I identify as pansexual but start using the term queer. Essentially, I don't have a preference if someone identifies as female or male. When it comes to love and relationships, I care about the quality of the person and if I'm getting the love and respect I deserve.

However, to some of my friends, they seemed to become afraid. They distanced themselves in our friendships in fear I would end up falling for them.

News flash: if you're my friend, the chances of me falling for you are slim to none. You are my friend for a reason. If I liked you, I would honestly be too nervous to talk to you.

It's nice to know to have that kind of self-confidence where you think everyone has a crush on you. That's the attitude to have because you are a pretty great person. However, sorry to break it to you, but you just are not my type.

There is absolutely no reason to cut off a friendship just because you don't understand.

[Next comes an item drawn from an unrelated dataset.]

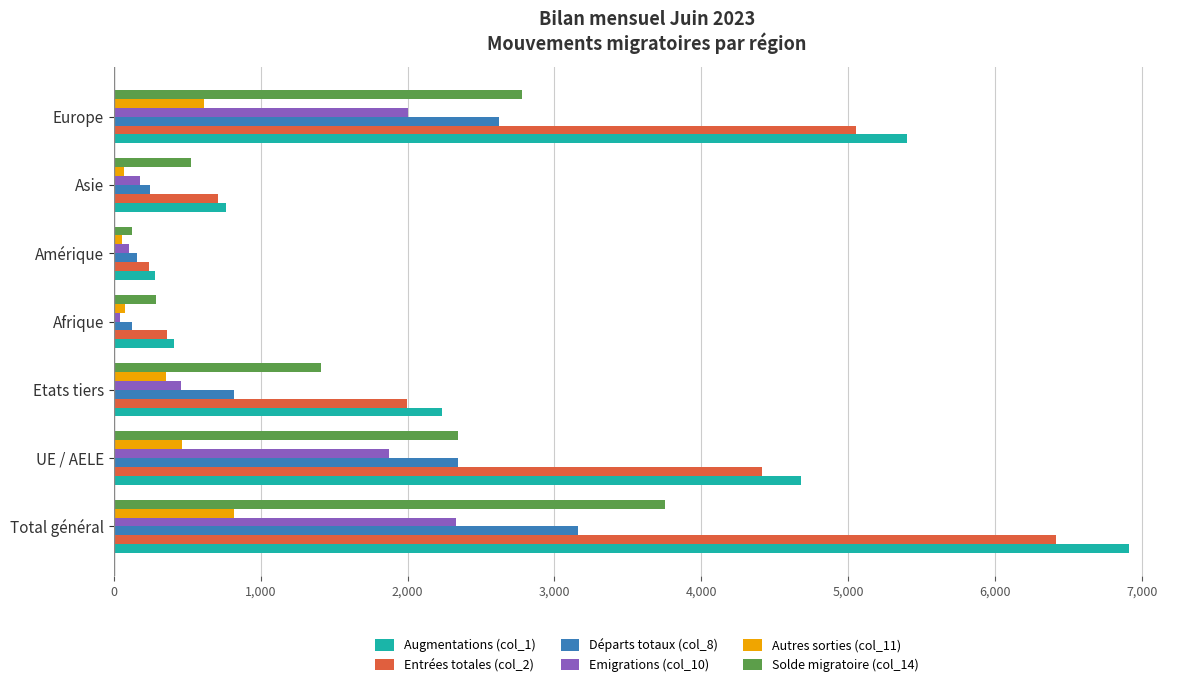

At how many categories does at least one series exceed 4166?

3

Your queer friends would probably like you to ask questions. It can be a sign you care about them and showing support. There is nothing wrong with asking questions either. When you're in class and you don't know anything, then you ask a question. When you are getting to know someone, you ask questions. Even if you knew this person for a while, ask away!

I think there is a stigma of not knowing something and feeling embarrassed. However, it shouldn't be this way. We should embrace the unknown, learn, and grow from it. It's 2019. It's all about being open-minded to differences. We have to do better for the next generation.